To get a handle on what was occurring, I wanted to profile CPU usage, and also trace user- and kernel-stacks during scheduler off-CPU events. I switched SmartOS so that I could use DTrace for this, and got the same database and load running. prstat and DTrace confirmed that mysql was experiencing heavy lock contention, and additional CPUs allowed additional threads to spin and contend, creating negative scalability. I tested this experimentally, on the Linux instance I offlined all CPUs except for one (echo 0 to the /sys/…cpu…/online files). This would hurt most workloads, however, it improved the benchmark by 16x, and made the result very competitive. A similar result was seen by binding the mysqld to one CPU using taskset. I’ve included this as an example of negative scalability, diagnosed experimentally. The real root cause (not described here) was later found using a different tool and fixed.
16. ZFS … up to 100x
Description: Semi-regular spikes in I/O latency on an SSD postgres server.
Analysis: The customer reported multi-second I/O latency for a server with flash memory-based solid state disks (SSDs). Since this SSD type was new in production, it was feared that there may be a new drive or firmware problem causing high latency. ZFS latency counters, measured at the VFS interface, confirmed that I/O latency was dismal, sometimes reaching 10 seconds for I/O. The DTrace-based iosnoop tool (DTraceToolkit) was used to trace at the block device level, however, no seriously slow I/O was observed from the SSDs. I plotted the iosnoop traces using R for evidence of queueing behind TXG flushes, but they didn’t support that theory either.

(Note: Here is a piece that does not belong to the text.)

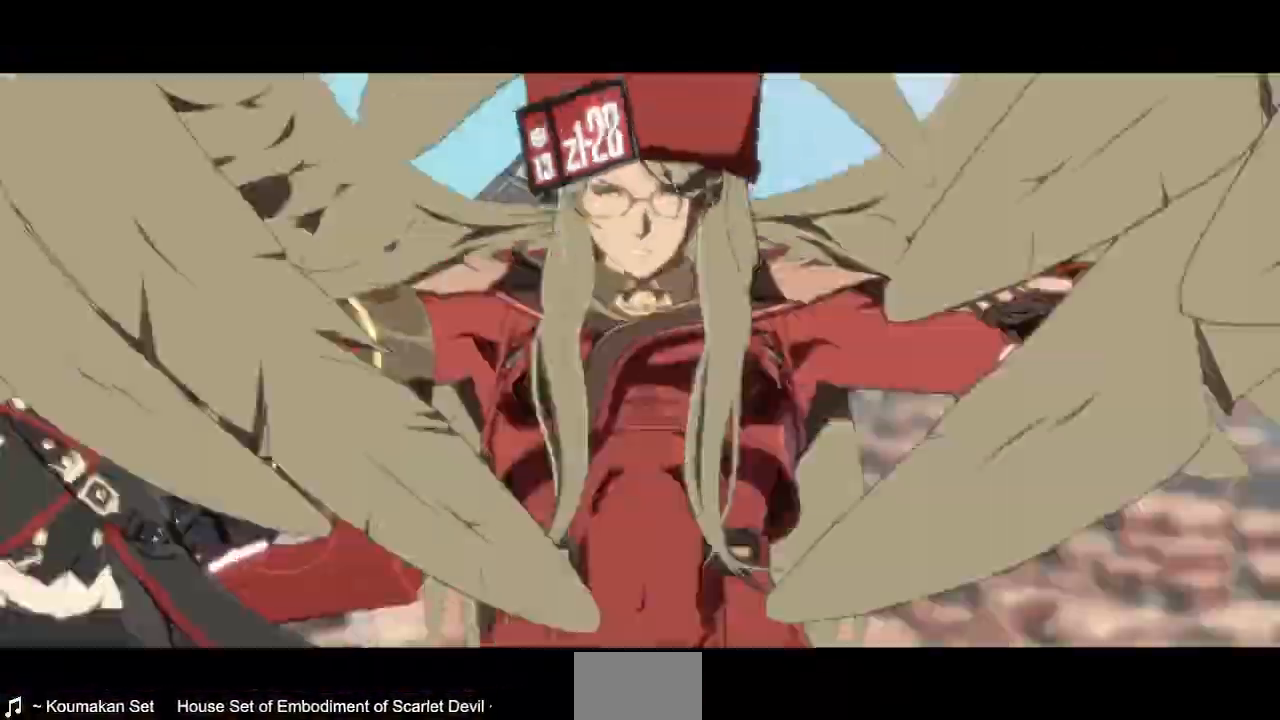
{"buttons": [], "events": []}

This was difficult to investigate since the slow I/O was intermittent, sometimes only occurring once per hour. Instead of a typical interactive investigation, I developed various ways to log activity from DTrace and kstats, so that clues for the issue could be examined afterwards from the logs. This included capturing which processes were executed using execsnoop, and dumping ZFS metrics from kstat, including arcstats. This showed that various maintenance processes were executing during the hour, and, the ZFS ARC, which was around 210 Gbytes, would sometimes drop by around 6 Gbytes. Having worked performance issues with shrinking ARCs before, I developed a DTrace script to trace ARC reaping along with process execution, and found that it was a match with a cp(1) command. This was part of the maintenance task, which was copying a 30 Gbyte file, hitting the ARC limit and triggering an ARC shrink. Shrinking involves holding ARC hash locks, which can cause latency, especially when shrinking 6 Gbytes worth of buffers. The zfs:zfs_arc_shrink_shift tunable was adjusted to reduce the shrink size, which also made them more frequent. The worst-case I/O improved from 10s to 100ms.
17. Sphinx … 75%
Description: The Sphinx search engine was twice as fast on AWS Linux than SmartOS, when all other factors were identical.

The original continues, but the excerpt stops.